··· EXTRACTED INFORMATION ···

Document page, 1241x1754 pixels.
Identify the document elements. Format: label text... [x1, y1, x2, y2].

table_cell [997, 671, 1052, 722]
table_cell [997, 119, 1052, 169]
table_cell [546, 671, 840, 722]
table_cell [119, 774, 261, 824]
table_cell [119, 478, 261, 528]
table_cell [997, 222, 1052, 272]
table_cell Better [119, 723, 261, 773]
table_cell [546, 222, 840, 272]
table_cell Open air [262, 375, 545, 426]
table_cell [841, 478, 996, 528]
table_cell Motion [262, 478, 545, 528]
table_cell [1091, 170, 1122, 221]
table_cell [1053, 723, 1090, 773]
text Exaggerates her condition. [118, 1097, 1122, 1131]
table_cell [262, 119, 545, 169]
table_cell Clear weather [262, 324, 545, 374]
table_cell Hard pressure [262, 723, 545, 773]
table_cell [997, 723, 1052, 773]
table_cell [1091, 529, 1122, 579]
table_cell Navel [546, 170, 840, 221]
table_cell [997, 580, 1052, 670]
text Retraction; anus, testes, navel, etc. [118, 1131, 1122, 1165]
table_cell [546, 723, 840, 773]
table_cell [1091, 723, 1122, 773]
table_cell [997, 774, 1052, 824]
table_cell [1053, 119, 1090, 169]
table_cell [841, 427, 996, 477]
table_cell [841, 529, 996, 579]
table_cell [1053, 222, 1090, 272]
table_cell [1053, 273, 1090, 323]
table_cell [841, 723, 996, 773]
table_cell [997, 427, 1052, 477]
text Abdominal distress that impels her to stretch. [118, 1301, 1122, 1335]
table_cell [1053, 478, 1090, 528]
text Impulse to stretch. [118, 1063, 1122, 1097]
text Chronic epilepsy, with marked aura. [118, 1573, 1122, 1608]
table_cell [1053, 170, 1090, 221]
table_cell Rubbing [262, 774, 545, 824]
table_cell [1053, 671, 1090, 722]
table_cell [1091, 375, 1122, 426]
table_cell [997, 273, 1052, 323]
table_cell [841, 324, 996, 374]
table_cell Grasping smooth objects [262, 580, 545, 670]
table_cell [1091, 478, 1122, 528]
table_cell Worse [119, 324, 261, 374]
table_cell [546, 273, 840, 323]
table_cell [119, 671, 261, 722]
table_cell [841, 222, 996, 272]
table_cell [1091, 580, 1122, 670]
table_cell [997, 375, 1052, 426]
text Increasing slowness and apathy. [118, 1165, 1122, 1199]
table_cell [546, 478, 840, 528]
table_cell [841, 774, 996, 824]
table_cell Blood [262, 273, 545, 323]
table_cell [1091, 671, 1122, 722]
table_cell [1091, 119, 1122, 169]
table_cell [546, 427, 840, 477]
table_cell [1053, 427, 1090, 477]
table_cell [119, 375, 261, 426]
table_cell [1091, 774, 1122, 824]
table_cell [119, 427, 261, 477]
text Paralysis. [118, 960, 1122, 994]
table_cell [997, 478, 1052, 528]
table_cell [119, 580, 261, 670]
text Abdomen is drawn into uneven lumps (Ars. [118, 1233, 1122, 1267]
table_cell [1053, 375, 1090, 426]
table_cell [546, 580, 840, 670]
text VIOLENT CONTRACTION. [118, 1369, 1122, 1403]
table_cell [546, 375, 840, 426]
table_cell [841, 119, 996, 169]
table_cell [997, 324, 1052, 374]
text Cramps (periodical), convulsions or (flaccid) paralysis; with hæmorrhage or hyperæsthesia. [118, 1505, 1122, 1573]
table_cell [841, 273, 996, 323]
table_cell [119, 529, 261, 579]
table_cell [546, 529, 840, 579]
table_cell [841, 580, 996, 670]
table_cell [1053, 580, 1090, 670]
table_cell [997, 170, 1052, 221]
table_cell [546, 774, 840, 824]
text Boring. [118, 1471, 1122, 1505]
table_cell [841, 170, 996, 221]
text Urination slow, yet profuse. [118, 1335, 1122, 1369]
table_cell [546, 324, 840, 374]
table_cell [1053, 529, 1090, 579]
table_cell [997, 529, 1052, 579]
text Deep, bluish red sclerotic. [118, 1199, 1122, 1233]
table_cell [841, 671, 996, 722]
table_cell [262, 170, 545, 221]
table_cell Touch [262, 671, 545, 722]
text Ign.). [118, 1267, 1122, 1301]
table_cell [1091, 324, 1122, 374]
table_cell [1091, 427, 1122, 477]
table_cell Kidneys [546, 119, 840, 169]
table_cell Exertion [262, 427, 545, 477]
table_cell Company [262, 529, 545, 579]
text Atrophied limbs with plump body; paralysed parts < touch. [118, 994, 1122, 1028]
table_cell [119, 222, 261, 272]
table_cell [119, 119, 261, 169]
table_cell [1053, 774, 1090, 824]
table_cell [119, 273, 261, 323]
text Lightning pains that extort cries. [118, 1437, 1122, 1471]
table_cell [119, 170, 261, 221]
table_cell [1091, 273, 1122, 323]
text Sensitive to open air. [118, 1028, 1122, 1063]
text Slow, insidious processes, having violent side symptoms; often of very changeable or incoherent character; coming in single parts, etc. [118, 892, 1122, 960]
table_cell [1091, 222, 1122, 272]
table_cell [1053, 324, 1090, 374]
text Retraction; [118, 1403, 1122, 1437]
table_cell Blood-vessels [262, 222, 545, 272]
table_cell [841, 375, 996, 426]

···

DIRECTION: Print the records again line for line, with no changes.

SOLUTION:
Document page, 1241x1754 pixels.
Identify the document elements. Format: label text... [x1, y1, x2, y2].

table_cell [997, 671, 1052, 722]
table_cell [997, 119, 1052, 169]
table_cell [546, 671, 840, 722]
table_cell [119, 774, 261, 824]
table_cell [119, 478, 261, 528]
table_cell [997, 222, 1052, 272]
table_cell Better [119, 723, 261, 773]
table_cell [546, 222, 840, 272]
table_cell Open air [262, 375, 545, 426]
table_cell [841, 478, 996, 528]
table_cell Motion [262, 478, 545, 528]
table_cell [1091, 170, 1122, 221]
table_cell [1053, 723, 1090, 773]
text Exaggerates her condition. [118, 1097, 1122, 1131]
table_cell [262, 119, 545, 169]
table_cell Clear weather [262, 324, 545, 374]
table_cell Hard pressure [262, 723, 545, 773]
table_cell [997, 723, 1052, 773]
table_cell [1091, 529, 1122, 579]
table_cell Navel [546, 170, 840, 221]
table_cell [997, 580, 1052, 670]
text Retraction; anus, testes, navel, etc. [118, 1131, 1122, 1165]
table_cell [546, 723, 840, 773]
table_cell [1091, 723, 1122, 773]
table_cell [997, 774, 1052, 824]
table_cell [1053, 119, 1090, 169]
table_cell [841, 427, 996, 477]
table_cell [841, 529, 996, 579]
table_cell [1053, 222, 1090, 272]
table_cell [1053, 273, 1090, 323]
table_cell [841, 723, 996, 773]
table_cell [997, 427, 1052, 477]
text Abdominal distress that impels her to stretch. [118, 1301, 1122, 1335]
table_cell [1053, 478, 1090, 528]
text Impulse to stretch. [118, 1063, 1122, 1097]
text Chronic epilepsy, with marked aura. [118, 1573, 1122, 1608]
table_cell [1053, 170, 1090, 221]
table_cell Rubbing [262, 774, 545, 824]
table_cell [1053, 671, 1090, 722]
table_cell [1091, 375, 1122, 426]
table_cell [997, 273, 1052, 323]
table_cell [841, 324, 996, 374]
table_cell Grasping smooth objects [262, 580, 545, 670]
table_cell [1091, 478, 1122, 528]
table_cell Worse [119, 324, 261, 374]
table_cell [546, 273, 840, 323]
table_cell [119, 671, 261, 722]
table_cell [841, 222, 996, 272]
table_cell [1091, 580, 1122, 670]
table_cell [997, 375, 1052, 426]
text Increasing slowness and apathy. [118, 1165, 1122, 1199]
table_cell [546, 478, 840, 528]
table_cell [841, 774, 996, 824]
table_cell Blood [262, 273, 545, 323]
table_cell [1091, 671, 1122, 722]
table_cell [1091, 119, 1122, 169]
table_cell [546, 427, 840, 477]
table_cell [1053, 427, 1090, 477]
table_cell [119, 375, 261, 426]
table_cell [1091, 774, 1122, 824]
table_cell [119, 427, 261, 477]
text Paralysis. [118, 960, 1122, 994]
table_cell [997, 478, 1052, 528]
table_cell [119, 580, 261, 670]
text Abdomen is drawn into uneven lumps (Ars. [118, 1233, 1122, 1267]
table_cell [1053, 375, 1090, 426]
table_cell [546, 580, 840, 670]
text VIOLENT CONTRACTION. [118, 1369, 1122, 1403]
table_cell [546, 375, 840, 426]
table_cell [841, 119, 996, 169]
table_cell [997, 324, 1052, 374]
text Cramps (periodical), convulsions or (flaccid) paralysis; with hæmorrhage or hyperæsthesia. [118, 1505, 1122, 1573]
table_cell [841, 273, 996, 323]
table_cell [119, 529, 261, 579]
table_cell [546, 529, 840, 579]
table_cell [841, 580, 996, 670]
table_cell [1053, 580, 1090, 670]
table_cell [997, 170, 1052, 221]
table_cell [546, 774, 840, 824]
text Boring. [118, 1471, 1122, 1505]
table_cell [841, 170, 996, 221]
text Urination slow, yet profuse. [118, 1335, 1122, 1369]
table_cell [546, 324, 840, 374]
table_cell [1053, 529, 1090, 579]
table_cell [997, 529, 1052, 579]
text Deep, bluish red sclerotic. [118, 1199, 1122, 1233]
table_cell [841, 671, 996, 722]
table_cell [262, 170, 545, 221]
table_cell Touch [262, 671, 545, 722]
text Ign.). [118, 1267, 1122, 1301]
table_cell [1091, 324, 1122, 374]
table_cell [1091, 427, 1122, 477]
table_cell Kidneys [546, 119, 840, 169]
table_cell Exertion [262, 427, 545, 477]
table_cell Company [262, 529, 545, 579]
text Atrophied limbs with plump body; paralysed parts < touch. [118, 994, 1122, 1028]
table_cell [119, 222, 261, 272]
table_cell [119, 119, 261, 169]
table_cell [1053, 774, 1090, 824]
table_cell [119, 273, 261, 323]
text Lightning pains that extort cries. [118, 1437, 1122, 1471]
table_cell [119, 170, 261, 221]
table_cell [1091, 273, 1122, 323]
text Sensitive to open air. [118, 1028, 1122, 1063]
text Slow, insidious processes, having violent side symptoms; often of very changeable or incoherent character; coming in single parts, etc. [118, 892, 1122, 960]
table_cell [1091, 222, 1122, 272]
table_cell [1053, 324, 1090, 374]
text Retraction; [118, 1403, 1122, 1437]
table_cell Blood-vessels [262, 222, 545, 272]
table_cell [841, 375, 996, 426]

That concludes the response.